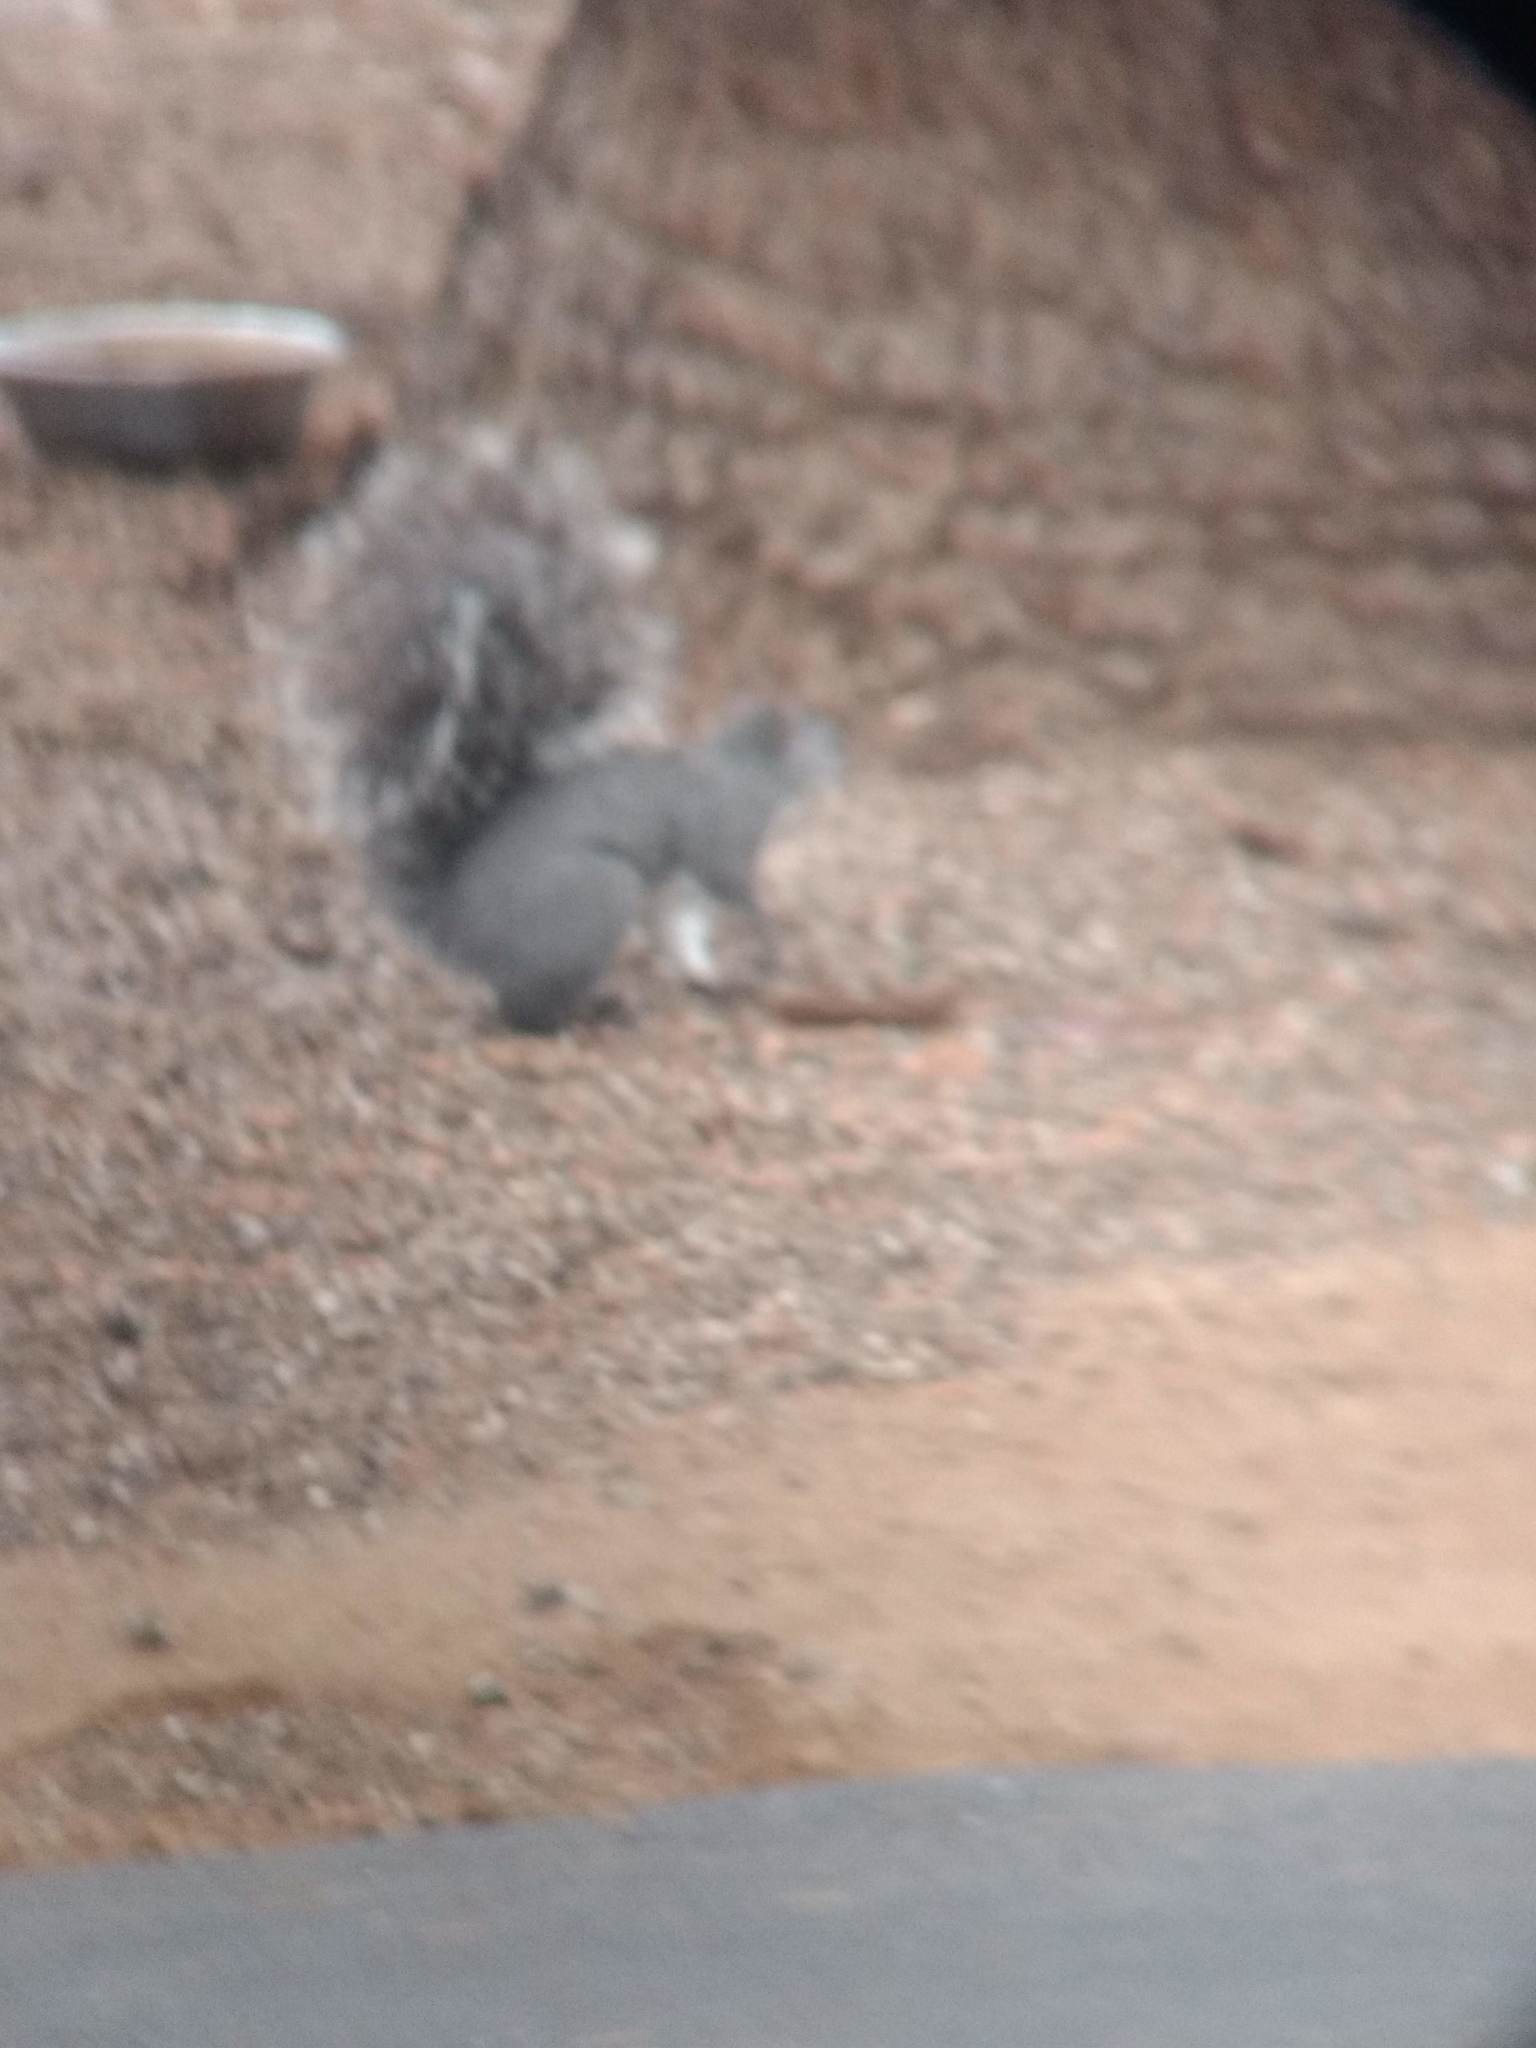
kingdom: Animalia
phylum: Chordata
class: Mammalia
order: Rodentia
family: Sciuridae
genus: Sciurus
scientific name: Sciurus griseus
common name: Western gray squirrel
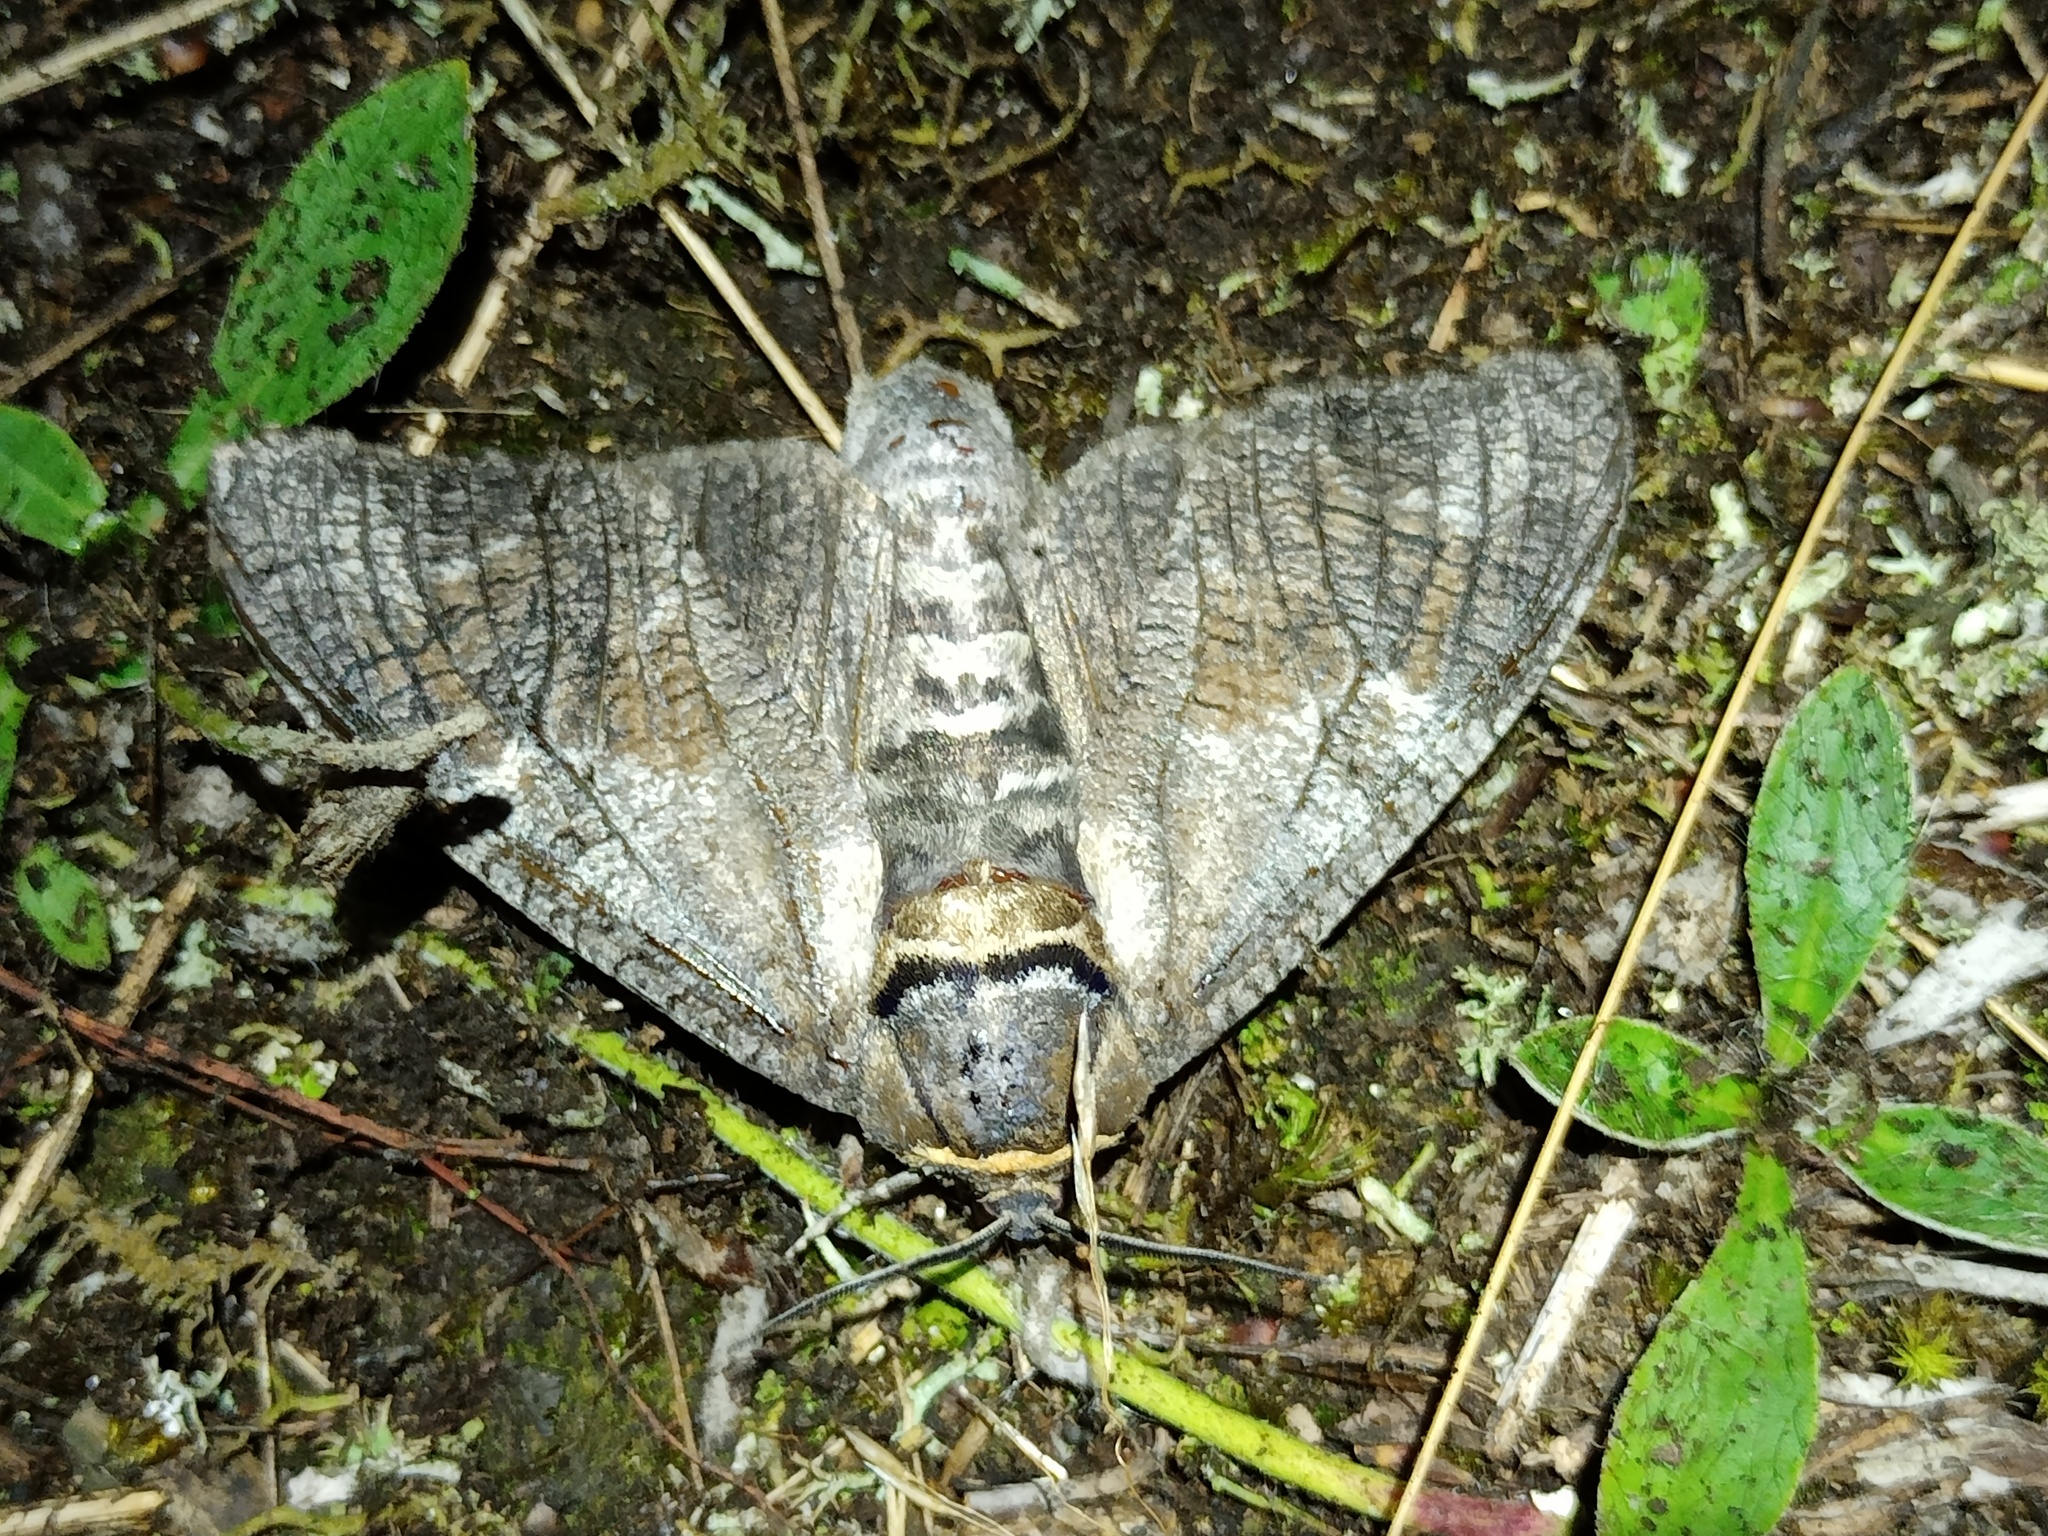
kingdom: Animalia
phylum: Arthropoda
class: Insecta
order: Lepidoptera
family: Cossidae
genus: Cossus
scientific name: Cossus cossus
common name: Goat moth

=-=-=

◆ **What the task requires**
Reproduce all the entries with "vernacular name" substituted for every occurrence of "common name", leaving every other word untouched. Omit the pictures from your output.

◆ **Exercise result**
kingdom: Animalia
phylum: Chordata
class: Mammalia
order: Rodentia
family: Sciuridae
genus: Sciurus
scientific name: Sciurus griseus
vernacular name: Western gray squirrel
kingdom: Animalia
phylum: Arthropoda
class: Insecta
order: Lepidoptera
family: Cossidae
genus: Cossus
scientific name: Cossus cossus
vernacular name: Goat moth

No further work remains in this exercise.